Direction »
Answer these questions from the passage on mandatory disclosures for security breaches:
1. Which company is named among the high-profile incidents that led Congress to act?
2. How many states, at last count, had moved to enact laws on data protection and privacy?
3. In NY, to whom must even the smallest breach now be reported?

Quoted passage »
--------------------------------

Mandatory Disclosures for Security Breaches
In the aftermath of Choicepoint and several other high profile incidents, where customer information was compromised, the US Congress issued some strong statements and passes a series of bills aimed at strict disclosures. In short, no more are disclosures going to be voluntary and part of good governance and transparency - they’re going to be necessary and required by law.
Nothing has yet emerged from all this, but the consensus is that there will be Federal legislation in place which will provide at least a universal approach towards disclosures. Most of the states (at last count, there were 13 states which had moved to enact laws on data protection and privacy) have taken the California SB1386 law as the baseline, but some like NY have taken it further - in an attempt to show business that they are serious about forcing companies to implement adequate safeguards which go beyond a simple firewall and intrusion prvention system. In NY, the smallest breach now needs to be reported to an industry watchdog - and this covers encrypted and unencrypted data in any form which is not or cannot be accounted for.

--------------------------------

Given data »
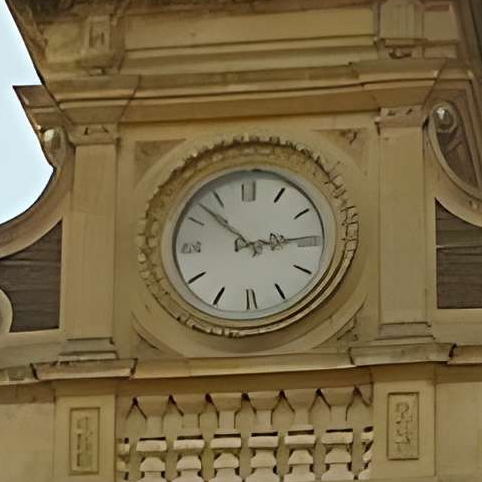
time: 2:52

--------------------------------

Written reply »
1. Choicepoint
2. 13
3. An industry watchdog